Il taiwanese Dao Ming Zi, un ex banchiere, ha rivelato che l’idea per il suo ristorante a tema bagno è venuta da un personaggio robot di un cartone animato giapponese, Dr. Slump, che adorava “giocare con la cacca e mescolarla con uno stecchino.” Da questa stravagante ispirazione è nato prima un redditizio negozio di gelato al cioccolato a forma di pupù, e successivamente la catena di ristoranti Modern Toilet. Questi sono locali, dove tutto, ma proprio tutto, ruota attorno al bagno. I muri sono rivestiti con piastrelle a scacchi e decorati con docce, mentre dal soffitto pendono sturalavandini e luci a forma di feci.
I clienti pranzano seduti su wc in acrilico (non funzionanti) decorati con rose e conchiglie e i tavoli su cui vengono serviti i pasti sono lavandini da bagno coperti da lastre di vetro. I piatti vengono offerti in mini scodelle a forma di gabinetto, mentre le bevande sono all’interno di mini orinatoi di plastica che i clienti possono portare a casa come souvenir.

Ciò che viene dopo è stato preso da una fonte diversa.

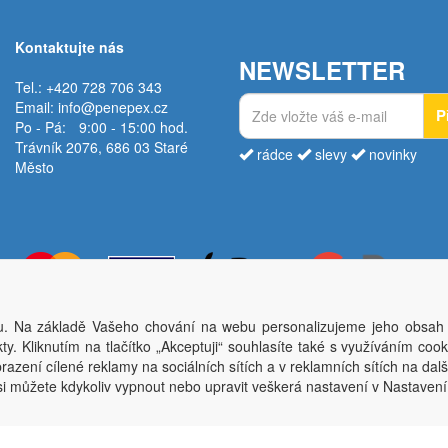
Kontaktujte nás
NEWSLETTER
Tel.: +420 728 706 343
Email:
info@penepex.cz
P
Po - Pá:
9:00 - 15:00 hod.
Trávník 2076, 686 03 Staré
rádce
slevy
novinky
Město
. Na základě Vašeho chování na webu personalizujeme jeho obsah
Copyright © Penepex s.r.o. 2025, powered by
ABRA E-shop
y. Kliknutím na tlačítko „Akceptuji“ souhlasíte také s využíváním coo
ěsto; IČO: 03220923; DIČ: CZ03220923; zápis do obchodního rejstříku dne 22. 7. 2
azení cílené reklamy na sociálních sítích a v reklamních sítích na dal
si můžete kdykoliv vypnout nebo upravit veškerá nastavení v Nastaven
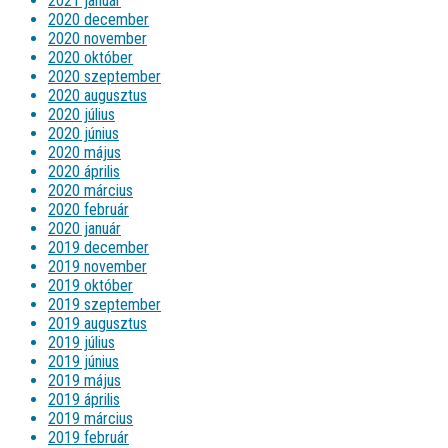
2021 január
2020 december
2020 november
2020 október
2020 szeptember
2020 augusztus
2020 július
2020 június
2020 május
2020 április
2020 március
2020 február
2020 január
2019 december
2019 november
2019 október
2019 szeptember
2019 augusztus
2019 július
2019 június
2019 május
2019 április
2019 március
2019 február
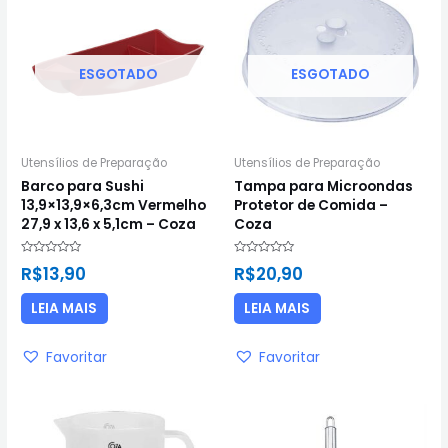
ESGOTADO
ESGOTADO
Utensílios de Preparação
Utensílios de Preparação
Barco para Sushi
Tampa para Microondas
13,9×13,9×6,3cm Vermelho
Protetor de Comida –
27,9 x 13,6 x 5,1cm – Coza
Coza
Avaliação
Avaliação
R$
13,90
R$
20,90
0
0
de
de
5
5
LEIA MAIS
LEIA MAIS
Favoritar
Favoritar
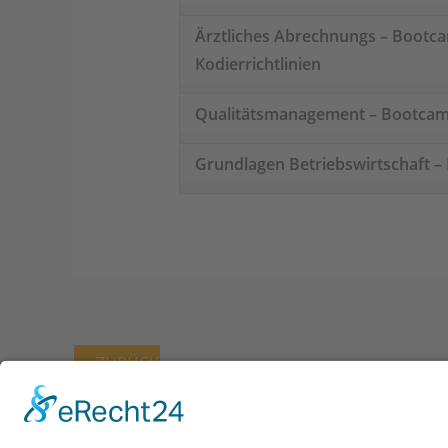
Ärztliches Abrechnungs – Bootc
Kodierrichtlinien
Qualitätsmanagement – Bootca
Grundlagen Betriebswirtschaft 
←
ZURÜCK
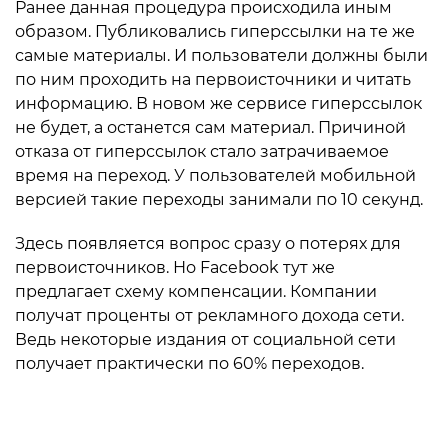
Ранее данная процедура происходила иным
образом. Публиковались гиперссылки на те же
самые материалы. И пользователи должны были
по ним проходить на первоисточники и читать
информацию. В новом же сервисе гиперссылок
не будет, а останется сам материал. Причиной
отказа от гиперссылок стало затрачиваемое
время на переход. У пользователей мобильной
версией такие переходы занимали по 10 секунд.
Здесь появляется вопрос сразу о потерях для
первоисточников. Но Facebook тут же
предлагает схему компенсации. Компании
получат проценты от рекламного дохода сети.
Ведь некоторые издания от социальной сети
получает практически по 60% переходов.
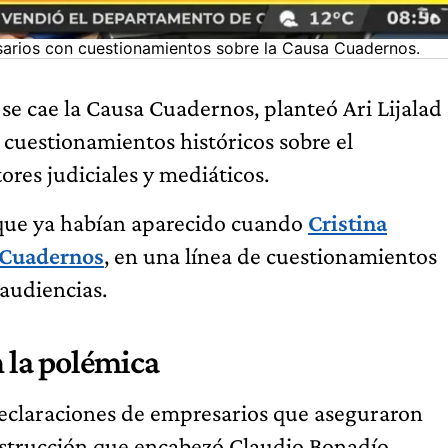
esarios con cuestionamientos sobre la Causa Cuadernos.
 se cae la Causa Cuadernos, planteó Ari Lijalad
n cuestionamientos históricos sobre el
ores judiciales y mediáticos.
 que ya habían aparecido cuando
Cristina
 Cuadernos
, en una línea de cuestionamientos
audiencias.
n la polémica
s declaraciones de empresarios que aseguraron
nstrucción que encabezó Claudio Bonadío.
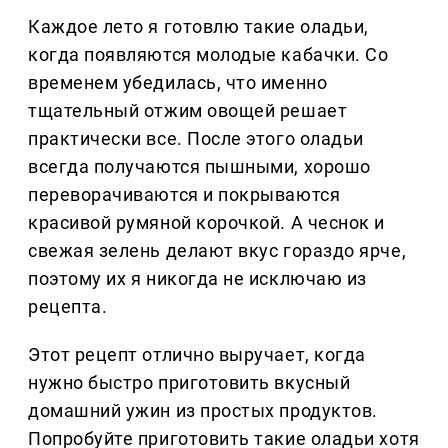
Каждое лето я готовлю такие оладьи,
когда появляются молодые кабачки. Со
временем убедилась, что именно
тщательный отжим овощей решает
практически все. После этого оладьи
всегда получаются пышными, хорошо
переворачиваются и покрываются
красивой румяной корочкой. А чеснок и
свежая зелень делают вкус гораздо ярче,
поэтому их я никогда не исключаю из
рецепта.
Этот рецепт отлично выручает, когда
нужно быстро приготовить вкусный
домашний ужин из простых продуктов.
Попробуйте приготовить такие оладьи хотя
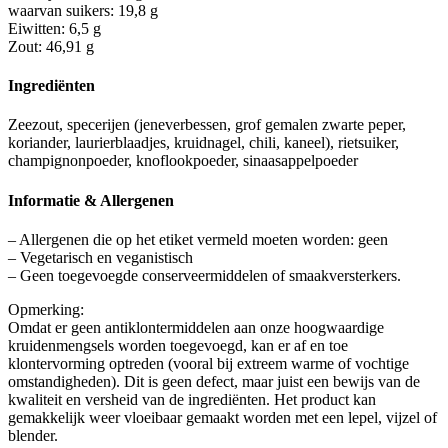
waarvan suikers: 19,8 g
Eiwitten: 6,5 g
Zout: 46,91 g
Ingrediënten
Zeezout, specerijen (jeneverbessen, grof gemalen zwarte peper,
koriander, laurierblaadjes, kruidnagel, chili, kaneel), rietsuiker,
champignonpoeder, knoflookpoeder, sinaasappelpoeder
Informatie & Allergenen
– Allergenen die op het etiket vermeld moeten worden: geen
– Vegetarisch en veganistisch
– Geen toegevoegde conserveermiddelen of smaakversterkers.
Opmerking:
Omdat er geen antiklontermiddelen aan onze hoogwaardige
kruidenmengsels worden toegevoegd, kan er af en toe
klontervorming optreden (vooral bij extreem warme of vochtige
omstandigheden). Dit is geen defect, maar juist een bewijs van de
kwaliteit en versheid van de ingrediënten. Het product kan
gemakkelijk weer vloeibaar gemaakt worden met een lepel, vijzel of
blender.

Ogni dettaglio è curato con estrema attenzione per ricreare un’atmosfera autentica, compreso lo scarico, il cui pulsante può essere effettivamente premuto. Le decorazioni sono talmente che nel 2018, presso un Modern Toilet di Hong Kong, un cliente estremamente confuso ha involontariamente utilizzato il sedile a forma di toilette come se fosse una vera, costringendo il ristorante a evacuare e chiudere temporaneamente i battenti per due settimane.
Questo curioso “poop gap” culturale tra il mondo occidentale e quello orientale, oltre a far sorridere, apre un’interessante finestra sulla diversità culturale. Mentre da noi c’è una ritrosia a discutere apertamente dei servizi igienici e il bagno è spesso avvolto da una cortina di segretezza, dall’altra parte del mondo si celebra la propria relazione con il bagno in modi che sfidano qualsiasi tabù. È un promemoria che non c’è un unico modo giusto di trattare gli aspetti più universali della vita. Una riflessione ironica che ci ricorda quanto possano variare le prospettive culturali, anche quando si tratta del nostro più intimo rapporto quotidiano.